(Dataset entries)
==========

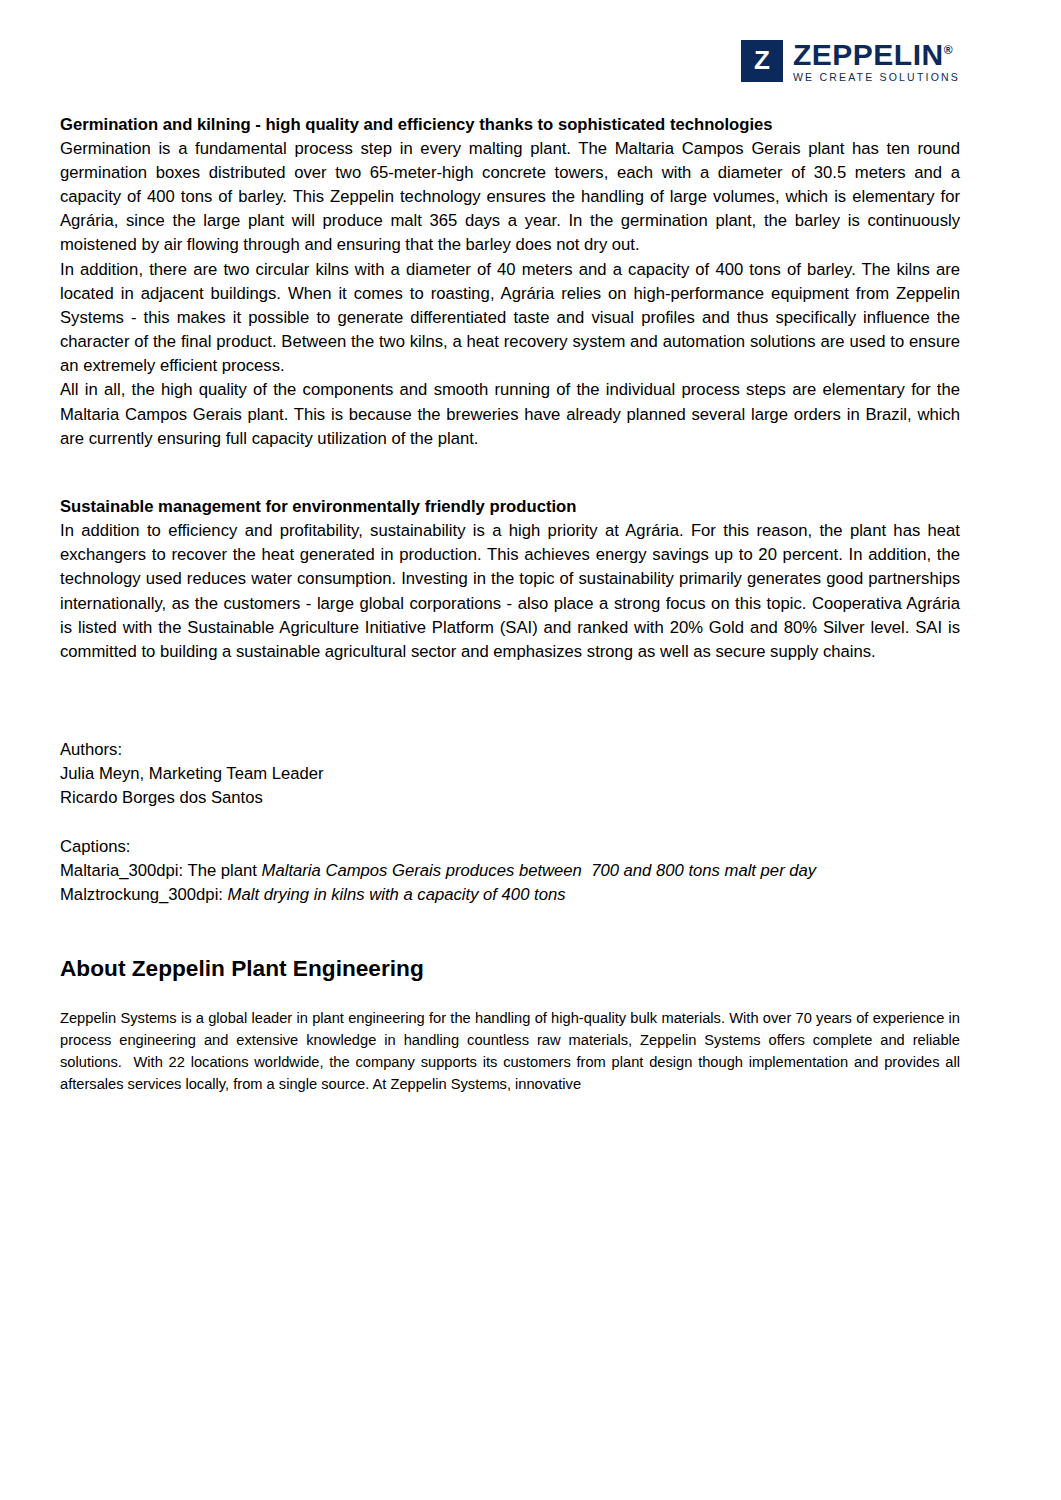Z
ZEPPELIN®
WE CREATE SOLUTIONS
Germination and kilning - high quality and efficiency thanks to sophisticated technologies
Germination is a fundamental process step in every malting plant. The Maltaria Campos Gerais plant has ten round germination boxes distributed over two 65-meter-high concrete towers, each with a diameter of 30.5 meters and a capacity of 400 tons of barley. This Zeppelin technology ensures the handling of large volumes, which is elementary for Agrária, since the large plant will produce malt 365 days a year. In the germination plant, the barley is continuously moistened by air flowing through and ensuring that the barley does not dry out.
In addition, there are two circular kilns with a diameter of 40 meters and a capacity of 400 tons of barley. The kilns are located in adjacent buildings. When it comes to roasting, Agrária relies on high-performance equipment from Zeppelin Systems - this makes it possible to generate differentiated taste and visual profiles and thus specifically influence the character of the final product. Between the two kilns, a heat recovery system and automation solutions are used to ensure an extremely efficient process.
All in all, the high quality of the components and smooth running of the individual process steps are elementary for the Maltaria Campos Gerais plant. This is because the breweries have already planned several large orders in Brazil, which are currently ensuring full capacity utilization of the plant.
Sustainable management for environmentally friendly production
In addition to efficiency and profitability, sustainability is a high priority at Agrária. For this reason, the plant has heat exchangers to recover the heat generated in production. This achieves energy savings up to 20 percent. In addition, the technology used reduces water consumption. Investing in the topic of sustainability primarily generates good partnerships internationally, as the customers - large global corporations - also place a strong focus on this topic. Cooperativa Agrária is listed with the Sustainable Agriculture Initiative Platform (SAI) and ranked with 20% Gold and 80% Silver level. SAI is committed to building a sustainable agricultural sector and emphasizes strong as well as secure supply chains.
Authors:
Julia Meyn, Marketing Team Leader
Ricardo Borges dos Santos
Captions:
Maltaria_300dpi: The plant Maltaria Campos Gerais produces between 700 and 800 tons malt per day
Malztrockung_300dpi: Malt drying in kilns with a capacity of 400 tons
About Zeppelin Plant Engineering
Zeppelin Systems is a global leader in plant engineering for the handling of high-quality bulk materials. With over 70 years of experience in process engineering and extensive knowledge in handling countless raw materials, Zeppelin Systems offers complete and reliable solutions. With 22 locations worldwide, the company supports its customers from plant design though implementation and provides all aftersales services locally, from a single source. At Zeppelin Systems, innovative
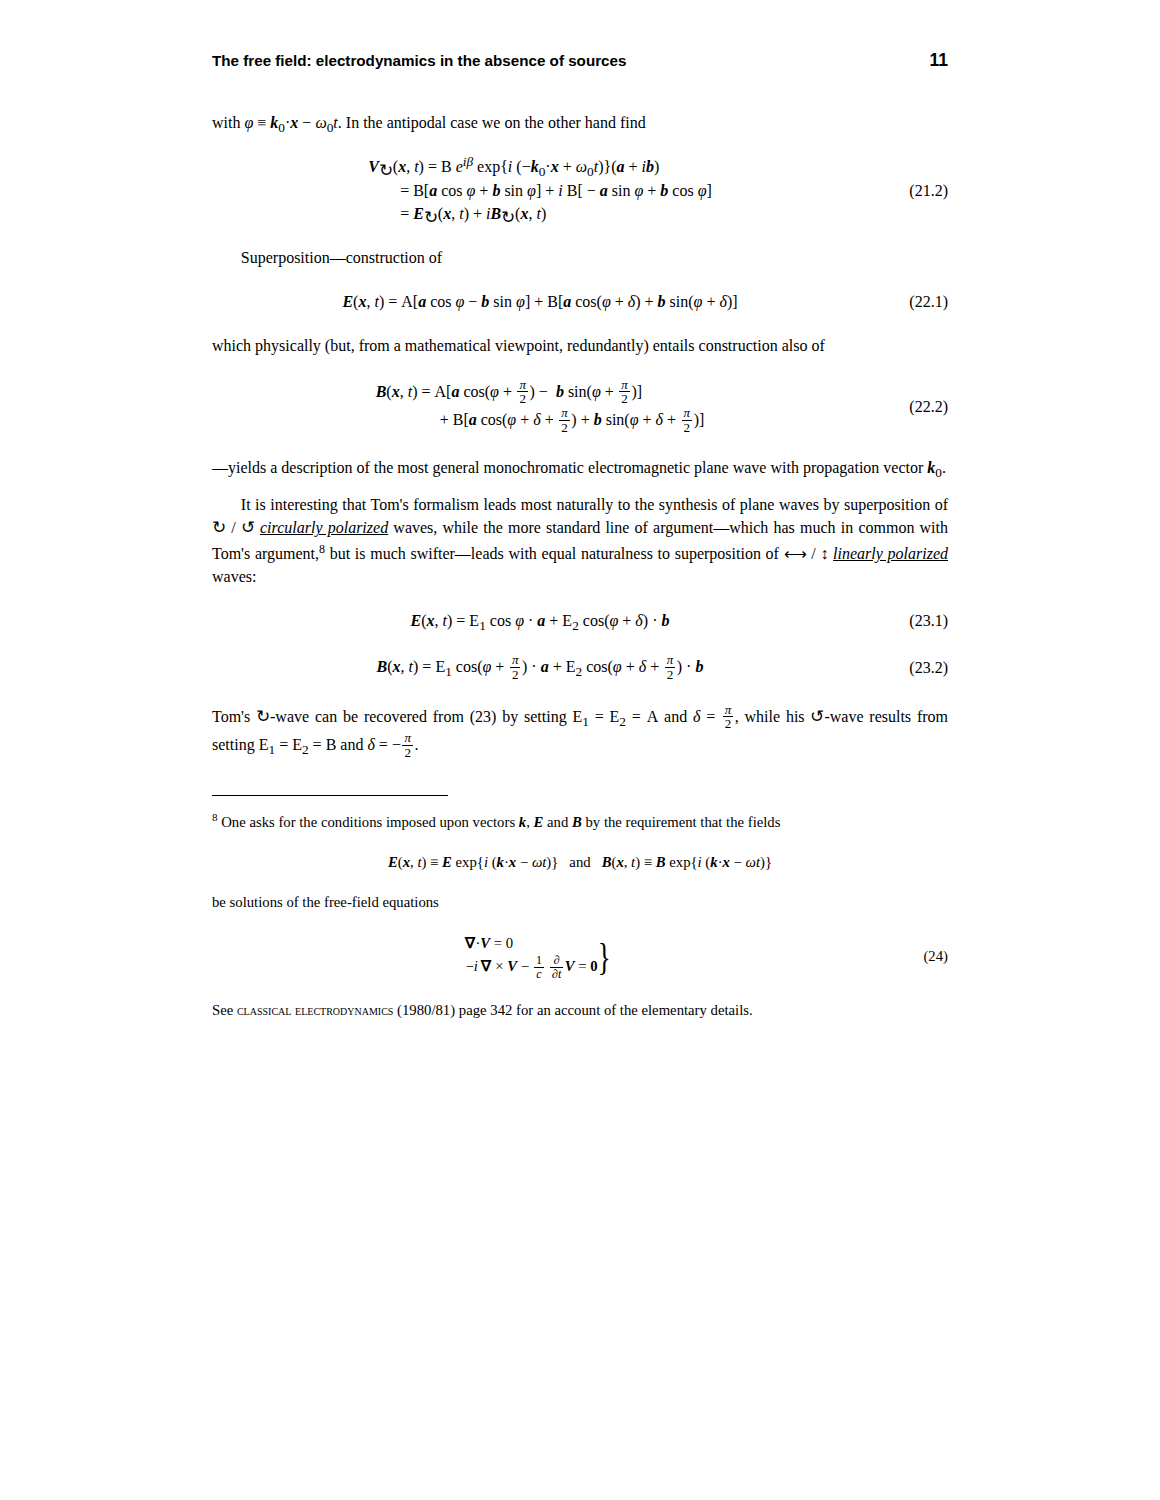The free field: electrodynamics in the absence of sources 11
with φ ≡ k0·x − ω0t. In the antipodal case we on the other hand find
V↻(x, t) = B eiβ exp{i (−k0·x + ω0t)}(a + ib)
= B[a cos φ + b sin φ] + i B[ − a sin φ + b cos φ]
= E↻(x, t) + iB↻(x, t)
(21.2)
Superposition—construction of
E(x, t) = A[a cos φ − b sin φ] + B[a cos(φ + δ) + b sin(φ + δ)]
(22.1)
which physically (but, from a mathematical viewpoint, redundantly) entails construction also of
B(x, t) = A[a cos(φ + π 2) − b sin(φ + π 2)]
+ B[a cos(φ + δ + π 2) + b sin(φ + δ + π 2)]
(22.2)
—yields a description of the most general monochromatic electromagnetic plane wave with propagation vector k0.
It is interesting that Tom's formalism leads most naturally to the synthesis of plane waves by superposition of ↻ / ↺ circularly polarized waves, while the more standard line of argument—which has much in common with Tom's argument,8 but is much swifter—leads with equal naturalness to superposition of ⟷ / ↕ linearly polarized waves:
E(x, t) = E1 cos φ · a + E2 cos(φ + δ) · b
(23.1)
B(x, t) = E1 cos(φ + π 2) · a + E2 cos(φ + δ + π 2) · b
(23.2)
Tom's ↻-wave can be recovered from (23) by setting E1 = E2 = A and δ = π 2, while his ↺-wave results from setting E1 = E2 = B and δ = −π 2.
8 One asks for the conditions imposed upon vectors k, E and B by the requirement that the fields
E(x, t) ≡ E exp{i (k·x − ωt)} and B(x, t) ≡ B exp{i (k·x − ωt)}
be solutions of the free-field equations
∇·V = 0
−i ∇ × V − 1 c ∂∂t V = 0
}
(24)
See classical electrodynamics (1980/81) page 342 for an account of the elementary details.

==========

Instructions for the task »
The pictures in the data should be omitted, and every remaining line set down exactly.

Written reply »
Z
ZEPPELIN®
WE CREATE SOLUTIONS
Germination and kilning - high quality and efficiency thanks to sophisticated technologies
Germination is a fundamental process step in every malting plant. The Maltaria Campos Gerais plant has ten round germination boxes distributed over two 65-meter-high concrete towers, each with a diameter of 30.5 meters and a capacity of 400 tons of barley. This Zeppelin technology ensures the handling of large volumes, which is elementary for Agrária, since the large plant will produce malt 365 days a year. In the germination plant, the barley is continuously moistened by air flowing through and ensuring that the barley does not dry out.
In addition, there are two circular kilns with a diameter of 40 meters and a capacity of 400 tons of barley. The kilns are located in adjacent buildings. When it comes to roasting, Agrária relies on high-performance equipment from Zeppelin Systems - this makes it possible to generate differentiated taste and visual profiles and thus specifically influence the character of the final product. Between the two kilns, a heat recovery system and automation solutions are used to ensure an extremely efficient process.
All in all, the high quality of the components and smooth running of the individual process steps are elementary for the Maltaria Campos Gerais plant. This is because the breweries have already planned several large orders in Brazil, which are currently ensuring full capacity utilization of the plant.
Sustainable management for environmentally friendly production
In addition to efficiency and profitability, sustainability is a high priority at Agrária. For this reason, the plant has heat exchangers to recover the heat generated in production. This achieves energy savings up to 20 percent. In addition, the technology used reduces water consumption. Investing in the topic of sustainability primarily generates good partnerships internationally, as the customers - large global corporations - also place a strong focus on this topic. Cooperativa Agrária is listed with the Sustainable Agriculture Initiative Platform (SAI) and ranked with 20% Gold and 80% Silver level. SAI is committed to building a sustainable agricultural sector and emphasizes strong as well as secure supply chains.
Authors:
Julia Meyn, Marketing Team Leader
Ricardo Borges dos Santos
Captions:
Maltaria_300dpi: The plant Maltaria Campos Gerais produces between 700 and 800 tons malt per day
Malztrockung_300dpi: Malt drying in kilns with a capacity of 400 tons
About Zeppelin Plant Engineering
Zeppelin Systems is a global leader in plant engineering for the handling of high-quality bulk materials. With over 70 years of experience in process engineering and extensive knowledge in handling countless raw materials, Zeppelin Systems offers complete and reliable solutions. With 22 locations worldwide, the company supports its customers from plant design though implementation and provides all aftersales services locally, from a single source. At Zeppelin Systems, innovative
The free field: electrodynamics in the absence of sources 11
with φ ≡ k0·x − ω0t. In the antipodal case we on the other hand find
V↻(x, t) = B eiβ exp{i (−k0·x + ω0t)}(a + ib)
= B[a cos φ + b sin φ] + i B[ − a sin φ + b cos φ]
= E↻(x, t) + iB↻(x, t)
(21.2)
Superposition—construction of
E(x, t) = A[a cos φ − b sin φ] + B[a cos(φ + δ) + b sin(φ + δ)]
(22.1)
which physically (but, from a mathematical viewpoint, redundantly) entails construction also of
B(x, t) = A[a cos(φ + π 2) − b sin(φ + π 2)]
+ B[a cos(φ + δ + π 2) + b sin(φ + δ + π 2)]
(22.2)
—yields a description of the most general monochromatic electromagnetic plane wave with propagation vector k0.
It is interesting that Tom's formalism leads most naturally to the synthesis of plane waves by superposition of ↻ / ↺ circularly polarized waves, while the more standard line of argument—which has much in common with Tom's argument,8 but is much swifter—leads with equal naturalness to superposition of ⟷ / ↕ linearly polarized waves:
E(x, t) = E1 cos φ · a + E2 cos(φ + δ) · b
(23.1)
B(x, t) = E1 cos(φ + π 2) · a + E2 cos(φ + δ + π 2) · b
(23.2)
Tom's ↻-wave can be recovered from (23) by setting E1 = E2 = A and δ = π 2, while his ↺-wave results from setting E1 = E2 = B and δ = −π 2.
8 One asks for the conditions imposed upon vectors k, E and B by the requirement that the fields
E(x, t) ≡ E exp{i (k·x − ωt)} and B(x, t) ≡ B exp{i (k·x − ωt)}
be solutions of the free-field equations
∇·V = 0
−i ∇ × V − 1 c ∂∂t V = 0
}
(24)
See classical electrodynamics (1980/81) page 342 for an account of the elementary details.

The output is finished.